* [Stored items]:
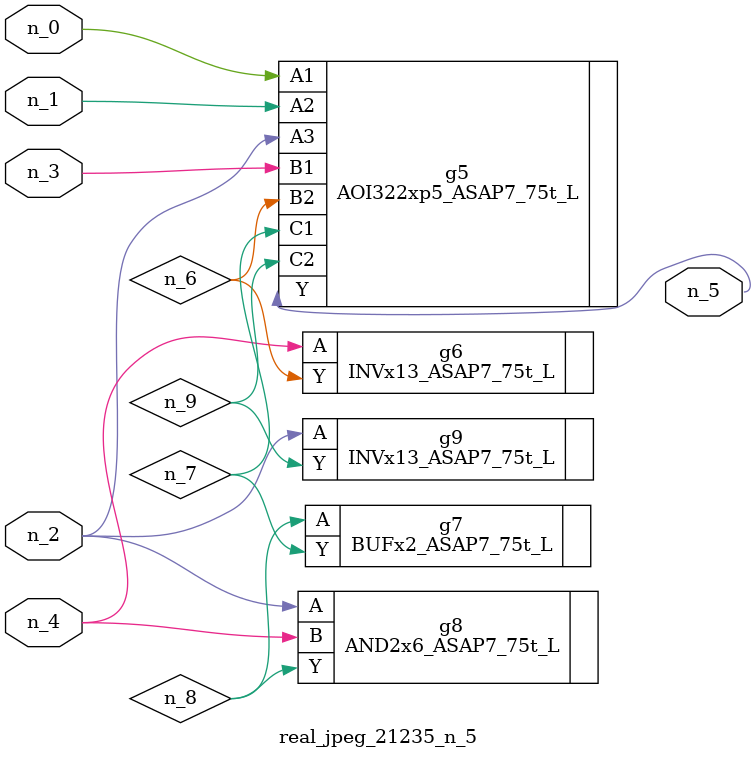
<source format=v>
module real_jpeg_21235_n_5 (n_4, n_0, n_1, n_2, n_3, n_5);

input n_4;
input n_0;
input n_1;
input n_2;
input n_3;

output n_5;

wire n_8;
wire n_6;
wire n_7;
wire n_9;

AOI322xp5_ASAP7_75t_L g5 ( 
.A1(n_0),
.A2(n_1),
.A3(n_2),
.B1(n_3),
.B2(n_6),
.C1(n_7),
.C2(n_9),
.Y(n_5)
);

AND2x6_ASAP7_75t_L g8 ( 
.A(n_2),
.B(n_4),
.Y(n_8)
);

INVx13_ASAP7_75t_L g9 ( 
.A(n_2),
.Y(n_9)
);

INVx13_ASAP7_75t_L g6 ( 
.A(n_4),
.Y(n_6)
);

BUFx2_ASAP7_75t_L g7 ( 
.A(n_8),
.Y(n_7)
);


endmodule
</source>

* * *

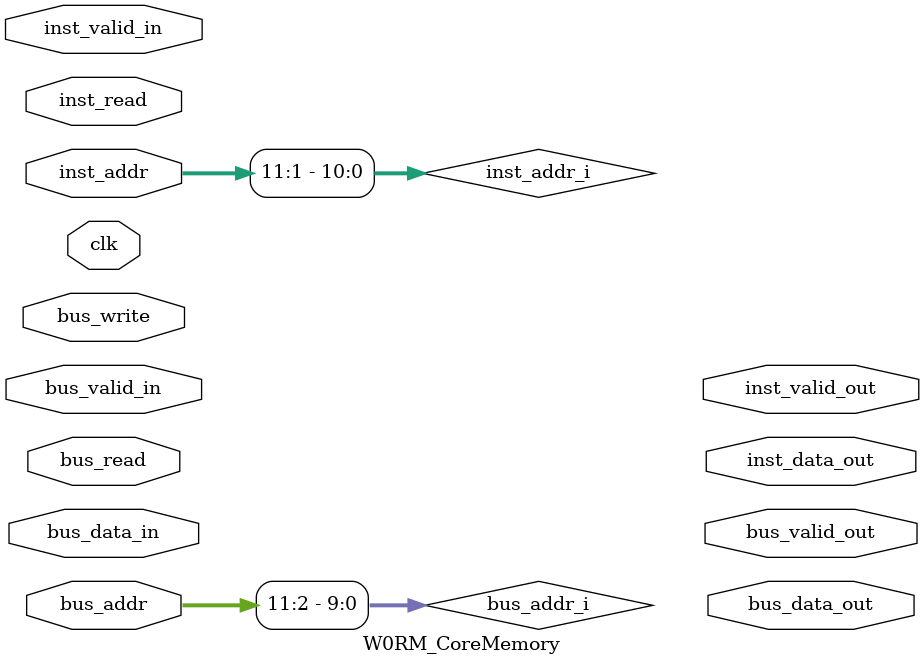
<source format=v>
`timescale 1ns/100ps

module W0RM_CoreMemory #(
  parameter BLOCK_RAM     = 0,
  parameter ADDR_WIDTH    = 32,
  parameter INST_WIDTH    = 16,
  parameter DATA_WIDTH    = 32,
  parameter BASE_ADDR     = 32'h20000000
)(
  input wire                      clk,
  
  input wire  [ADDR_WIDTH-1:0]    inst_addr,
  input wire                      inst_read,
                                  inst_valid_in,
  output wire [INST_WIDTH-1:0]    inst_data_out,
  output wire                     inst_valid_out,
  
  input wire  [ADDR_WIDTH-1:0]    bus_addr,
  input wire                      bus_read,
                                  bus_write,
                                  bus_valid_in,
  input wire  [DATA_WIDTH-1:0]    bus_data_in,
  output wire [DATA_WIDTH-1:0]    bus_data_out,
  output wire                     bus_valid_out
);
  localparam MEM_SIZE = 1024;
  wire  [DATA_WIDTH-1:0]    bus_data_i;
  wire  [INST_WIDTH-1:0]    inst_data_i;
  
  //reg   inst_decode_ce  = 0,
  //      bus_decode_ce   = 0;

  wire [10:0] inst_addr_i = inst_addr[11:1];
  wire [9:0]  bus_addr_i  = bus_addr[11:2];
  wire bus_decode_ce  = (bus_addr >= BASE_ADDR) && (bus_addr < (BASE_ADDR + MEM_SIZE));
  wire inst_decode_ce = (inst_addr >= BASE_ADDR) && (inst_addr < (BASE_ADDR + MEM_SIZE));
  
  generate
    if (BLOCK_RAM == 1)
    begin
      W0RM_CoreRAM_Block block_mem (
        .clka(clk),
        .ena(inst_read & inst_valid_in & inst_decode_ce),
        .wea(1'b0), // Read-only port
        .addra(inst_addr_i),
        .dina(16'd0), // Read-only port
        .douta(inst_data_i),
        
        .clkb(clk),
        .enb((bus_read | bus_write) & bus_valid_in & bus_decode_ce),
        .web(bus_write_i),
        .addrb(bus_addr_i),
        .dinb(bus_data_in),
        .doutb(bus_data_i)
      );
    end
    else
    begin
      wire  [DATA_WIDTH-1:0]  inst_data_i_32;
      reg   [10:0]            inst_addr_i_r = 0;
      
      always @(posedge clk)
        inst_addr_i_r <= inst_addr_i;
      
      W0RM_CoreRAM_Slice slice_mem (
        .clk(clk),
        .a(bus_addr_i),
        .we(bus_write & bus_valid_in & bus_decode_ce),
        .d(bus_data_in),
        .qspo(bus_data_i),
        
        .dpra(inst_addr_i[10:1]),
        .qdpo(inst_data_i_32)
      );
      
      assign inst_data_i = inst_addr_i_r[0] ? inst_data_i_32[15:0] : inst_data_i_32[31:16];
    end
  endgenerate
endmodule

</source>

* [Request]: Report the number of lines in the entries above that include the word "input" and add nothing to it.

* [Answer for this exercise]: 11